Fresh instance versus six-month instance: both share a fixed SOUL.md identity, but the six-month instance has far richer persistent memory and a dense web of self-written skills that compounds over time

The result is that a six-month-old instance of this thing is materially different from a fresh one. It is not a smarter model. It is the same model with a compounding context about me.

Compare that to how most of us work today. Every new Cursor chat starts from zero. Every new Claude Code session reads a static CLAUDE.md and then forgets everything the moment you close the window. You are the memory. You carry the context from session to session in your head, and you pay the re-explanation tax every single time.

Sammy does not make me carry that. It keeps it.

Why this is past Claude Code, Codex and Cursor

I want to be fair here, because I use Claude Code, Codex, and Cursor every day and they are excellent. This is not a takedown.

But they are coding copilots. They are built to live inside an editor and help you write code in a session. They are very good at that. They are not built to remember why a change mattered three weeks later, or to keep working after you close your laptop, or to ping you on your phone when a job finishes.

The cleanest way I have heard it put is this: a coding agent writes the patch. A persistent agent remembers why the patch matters, schedules the follow-up, and tells you about it where you actually live.

Those are different jobs. For now, Cursor, Codex and Claude Code are tethered to the IDE and reset between sessions by design. Sammy lives outside the IDE, persists by design, and compounds by design. The future probably uses both. A coding agent for the repo. A persistent agent for the workflow around the repo.

Always-on is not the same as a chatbot app

This is the distinction people miss, so it is worth being blunt about it.

A chatbot app is a thing you open. You launch it, you prompt it, you read the answer, you close it. It is a tool that sits still until you pick it up. Nothing happens when you are not looking.

An always-on agent is a thing that runs. Sammy is a Docker service set to restart unless I stop it. It is awake whether or not I am. It can be reached from my phone, and it can work while my laptop is shut.

That sounds like a small difference. It is not. A tool that only exists when you are actively using it can never do the most valuable things: monitor, react, follow up, and report back on its own schedule. The moment an agent can run without you babysitting it, the question changes from "what can I ask it" to "what should it be doing while I am asleep."

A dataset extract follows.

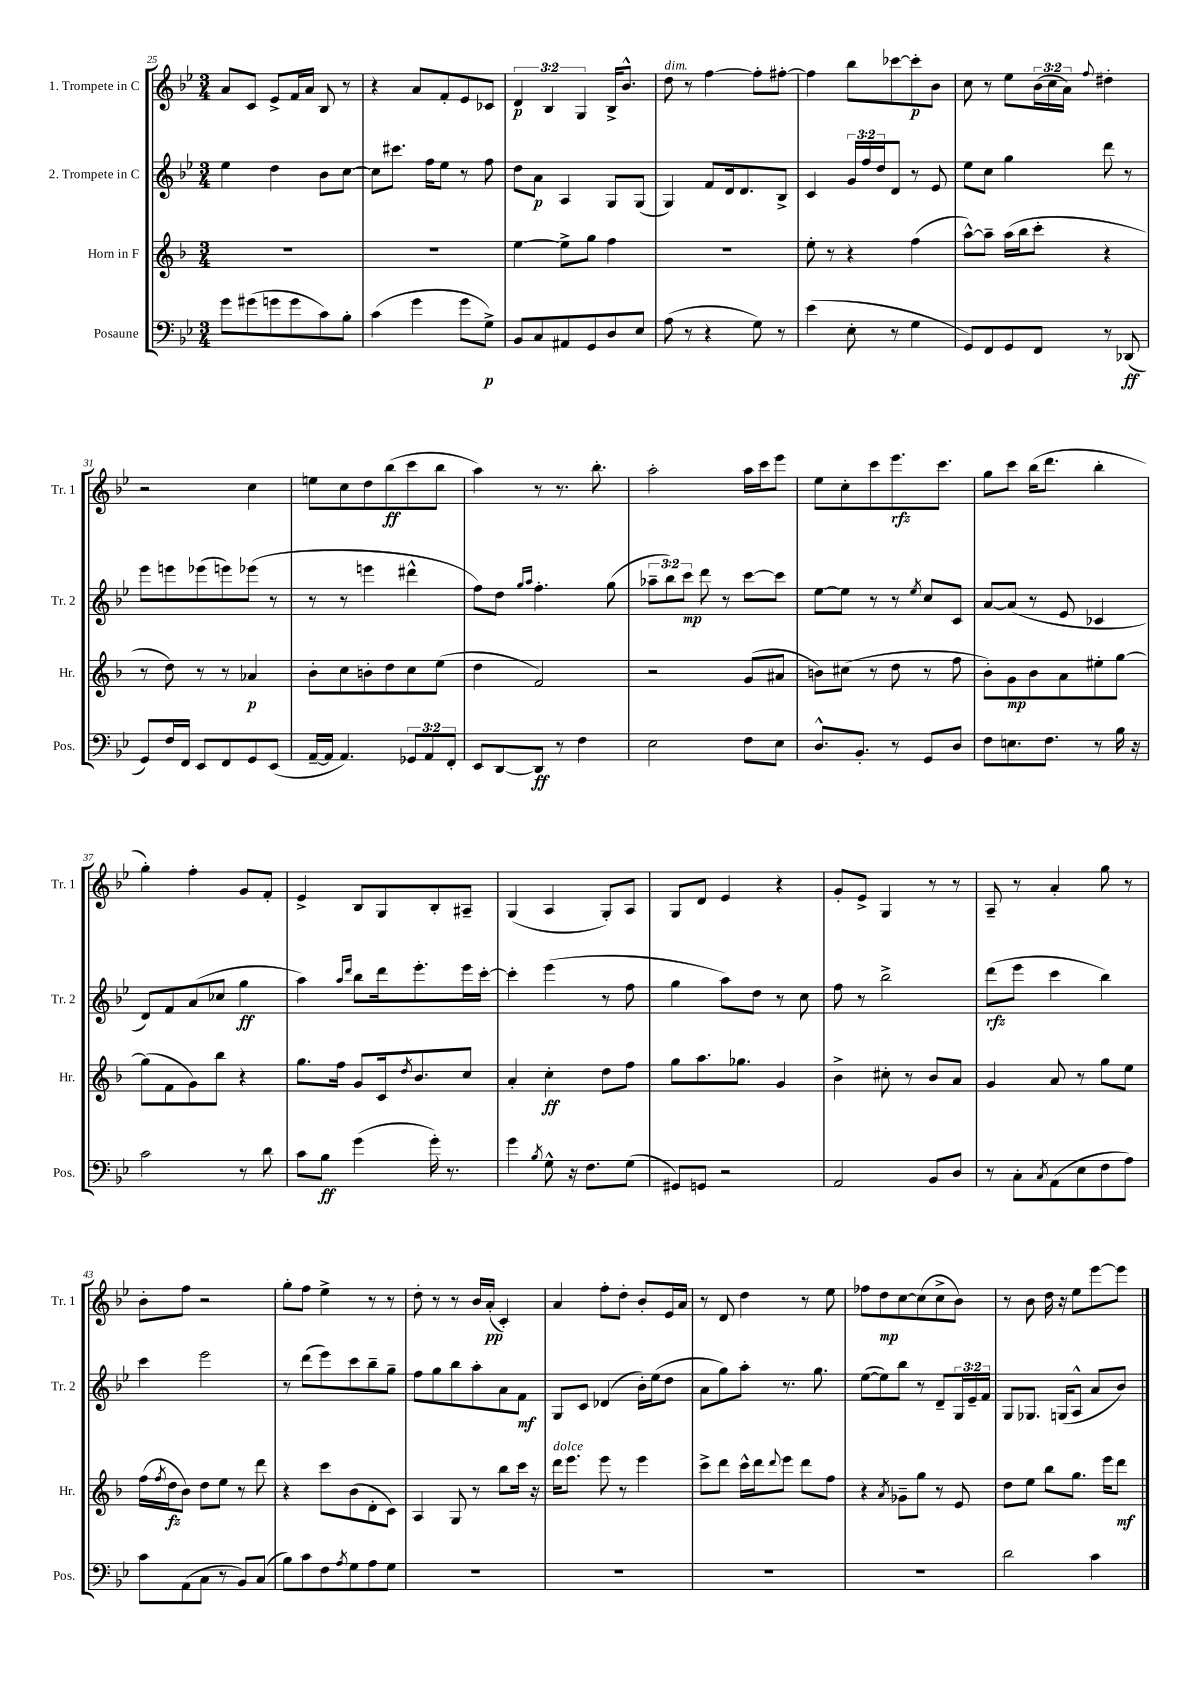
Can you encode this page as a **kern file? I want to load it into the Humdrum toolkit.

Use cases that actually push things forward

Once you have an agent that persists and runs on its own, the use cases stop being about answering questions and start being about owning workflows. A few I either run or am building toward:

Morning briefing. Every morning, read my inbox and calendar, then send me the three things that actually need attention as a Telegram message. No app to open. It comes to me.
Monitoring and alerts. Watch a deploy, a site, or a job, and text me only when something needs a decision. Silence is the feature.
Long-running research. Hand it a real research task, let it grind for an hour, and have it report back when it has something. I do not sit and watch a spinner.
Approval-gated ops from my phone. Draft a PR, stage a deploy, and wait for my yes or no over Telegram before it does the risky part. I get the leverage of automation with a human in the loop.
Capturing what I learn. Pipe insights straight into my Obsidian vault so the knowledge lands somewhere durable instead of dying in a chat thread.

None of those are "ask a model a question." They are "give a colleague a standing responsibility."

The takeaway

The shift I keep coming back to is from sessions to a system.

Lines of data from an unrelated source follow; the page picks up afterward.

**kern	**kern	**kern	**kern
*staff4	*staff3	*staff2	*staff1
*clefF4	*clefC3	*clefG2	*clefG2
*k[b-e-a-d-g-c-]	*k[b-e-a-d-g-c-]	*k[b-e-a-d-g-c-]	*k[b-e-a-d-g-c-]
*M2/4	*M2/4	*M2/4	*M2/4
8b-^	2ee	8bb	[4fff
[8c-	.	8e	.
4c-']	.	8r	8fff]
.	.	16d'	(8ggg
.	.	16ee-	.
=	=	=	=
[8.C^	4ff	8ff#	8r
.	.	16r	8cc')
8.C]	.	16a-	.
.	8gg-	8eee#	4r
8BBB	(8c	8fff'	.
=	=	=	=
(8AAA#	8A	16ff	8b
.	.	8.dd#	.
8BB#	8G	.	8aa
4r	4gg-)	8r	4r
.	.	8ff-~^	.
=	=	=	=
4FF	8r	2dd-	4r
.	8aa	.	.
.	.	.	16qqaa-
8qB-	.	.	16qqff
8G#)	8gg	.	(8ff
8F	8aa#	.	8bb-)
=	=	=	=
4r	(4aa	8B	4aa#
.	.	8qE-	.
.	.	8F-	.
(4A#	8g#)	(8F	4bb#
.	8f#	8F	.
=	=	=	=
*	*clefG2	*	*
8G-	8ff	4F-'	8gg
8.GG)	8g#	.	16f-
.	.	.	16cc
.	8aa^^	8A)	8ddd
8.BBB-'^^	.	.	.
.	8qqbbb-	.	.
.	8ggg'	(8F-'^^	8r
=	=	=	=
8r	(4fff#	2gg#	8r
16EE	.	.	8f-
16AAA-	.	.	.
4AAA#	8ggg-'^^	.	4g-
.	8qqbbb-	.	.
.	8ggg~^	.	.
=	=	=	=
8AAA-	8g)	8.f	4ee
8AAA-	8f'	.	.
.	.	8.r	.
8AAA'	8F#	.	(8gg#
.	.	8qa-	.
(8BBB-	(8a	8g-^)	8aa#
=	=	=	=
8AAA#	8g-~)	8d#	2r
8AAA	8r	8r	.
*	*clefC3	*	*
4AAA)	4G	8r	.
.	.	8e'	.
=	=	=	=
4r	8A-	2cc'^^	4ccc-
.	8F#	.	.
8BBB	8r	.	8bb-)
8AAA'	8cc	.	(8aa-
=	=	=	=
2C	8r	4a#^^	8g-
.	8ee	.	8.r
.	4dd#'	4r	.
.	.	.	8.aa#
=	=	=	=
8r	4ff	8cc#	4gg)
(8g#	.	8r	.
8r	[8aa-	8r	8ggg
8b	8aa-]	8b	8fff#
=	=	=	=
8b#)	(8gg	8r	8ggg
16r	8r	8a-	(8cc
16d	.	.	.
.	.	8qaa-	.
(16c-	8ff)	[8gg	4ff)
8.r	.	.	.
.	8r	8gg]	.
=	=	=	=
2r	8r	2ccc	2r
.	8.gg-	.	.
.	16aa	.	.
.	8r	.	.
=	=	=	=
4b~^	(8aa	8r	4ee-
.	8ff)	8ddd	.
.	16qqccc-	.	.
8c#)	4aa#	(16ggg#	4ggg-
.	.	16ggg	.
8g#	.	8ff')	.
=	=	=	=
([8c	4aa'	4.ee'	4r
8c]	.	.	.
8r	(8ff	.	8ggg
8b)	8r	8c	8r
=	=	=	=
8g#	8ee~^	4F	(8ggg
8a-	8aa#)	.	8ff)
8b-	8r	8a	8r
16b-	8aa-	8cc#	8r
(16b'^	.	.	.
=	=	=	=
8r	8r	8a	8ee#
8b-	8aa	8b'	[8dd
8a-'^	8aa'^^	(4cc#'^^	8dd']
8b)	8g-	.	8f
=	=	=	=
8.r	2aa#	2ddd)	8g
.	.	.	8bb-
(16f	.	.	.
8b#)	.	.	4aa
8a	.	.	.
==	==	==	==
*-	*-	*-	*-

A session is something you start and end. A system persists, learns, and runs. Most AI tools today, even the great ones, are still session-shaped. You are the part that remembers. You are the part that is always on.

Sammy moves that burden into the agent. It has a fixed identity, a compounding memory, and a body that runs on a server I control. It is not magic, and it took real setup to get there. But the first time it texted me a finished task that I had forgotten I asked for, something clicked.

The next era of useful AI is not a smarter chatbot. It is an agent that does not reset to zero every time you walk away.